Macron et Pétain : rien à voir, évidemment !

Daniel Schneidermann - - Le matinaute - 76 commentaires

Mon estimé confrère Claude Askolovitch vient de comparer le geste de Macron accordant la nationalité française à Mamoudou Gassama,  à celui de Pétain, exemptant magnanimement du statut des Juifs un ancien combattant particulièrement héroïque de 14-18. Il se fait assassiner dans les réseaux sociaux sur l'indécence de sa comparaison. Comment comparer Macron et Pétain ? La France de 2018 à celle de 1941 ? Les migrants d'aujourd'hui aux Juifs d'hier ?

Je comprends Askolovitch. Je comprends ceux que révolte sa comparaison.

Je viens de passer un an et demie en immersion dans la presse des années 30. J'en ai tiré une chronique en video sur la terrible année 38 dans la presse française, que vous pouvez regarder ici. J'en ai surtout tiré un livre, qui sortira à l'automne, sur la médiatisation des premières années du régime hitlérien par les reporters des presses française, britannique, et américaine. Il en ressort, globalement, que les journalistes français, britanniques, américains, n'ont pas alerté le monde comme ils l'auraient dû. Ils n'ont pas alerté sur la folie de l'hitlérisme. Ils n'ont pas donné de voix, de chair, de visage, à la persécution des Juifs. Il y a à cela de nombreuses raisons structurelles, que je tente de disséquer dans le livre.

 Tout ceci pour revenir à ce sujet : l'irrésistibilité et les limites de la comparaison historique.

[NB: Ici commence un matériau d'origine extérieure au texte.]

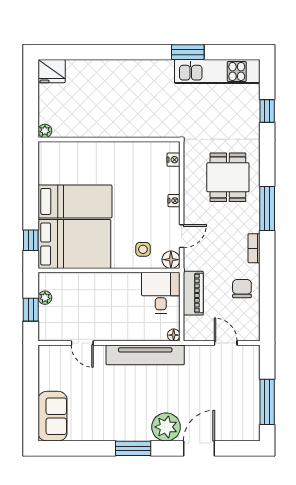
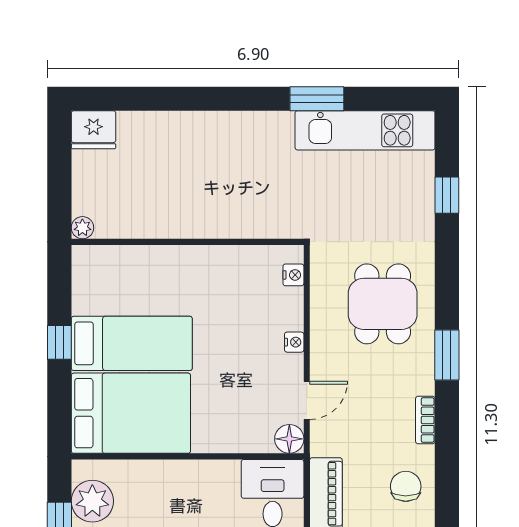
window: (267, 208) -> (447, 355), width x0.69
window: (31, 240) -> (59, 342), moved
side table: (143, 249) -> (243, 422), removed
plant: (45, 298) -> (92, 501), width x1.88, depth x1.88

Un an et demie durant, quand je devais écrire sur les dictatures d'aujourd'hui, sur les imperceptibles glissements des démocraties vers les régimes autoritaires, sur les accomodements raisonnables, sur les grenouilles qui se laissent tranquillement ébouillanter sans s'en apercevoir, sur l'indifférence médiatique au sort des parias d'aujourd'hui, sur l'aveuglement collectif devant les menaces multiformes, me venaient des réminiscences de la presse des années 30. Et symétriquement, lors de la rédaction du livre, quand je me plongeais dans les archives, m'assaillaient des mots, des images, des errements médiatiques d'aujourd'hui. Et je me répétais : "arrête, ça n'a rien à voir".  Arrête.  Calme toi. Redescends. Rien à voir. Cette phrase, combien de fois je me la suis répétée !

Cette terrible trouvaille du point Godwin, tout de même, qui tue dans l'oeuf toute esquisse de comparaison, et même de référence ou d'allusion, même la plus scrupuleuse, même la plus mesurée, à tout ce qui, de près ou de loin, concerne la période hitlérienne. Rien à voir ! Ne glisse pas vers le point Godwin. Sois juste et mesuré. Choisis tes mots.

En 2017, à propos des événements de Charlottesville, où une militante antiraciste américaine a trouvé la mort lors de manifestations nazies, Mike Godwin lui-même, inventeur de la "loi de Godwin" qui porte son nom, a appelé à nommer les nazis américains des nazis. Il est vrai que les nazis de Charlottesville revendiquaient eux-mêmes l'appellation de nazis. Ca n'a donc rien à voir, évidemment.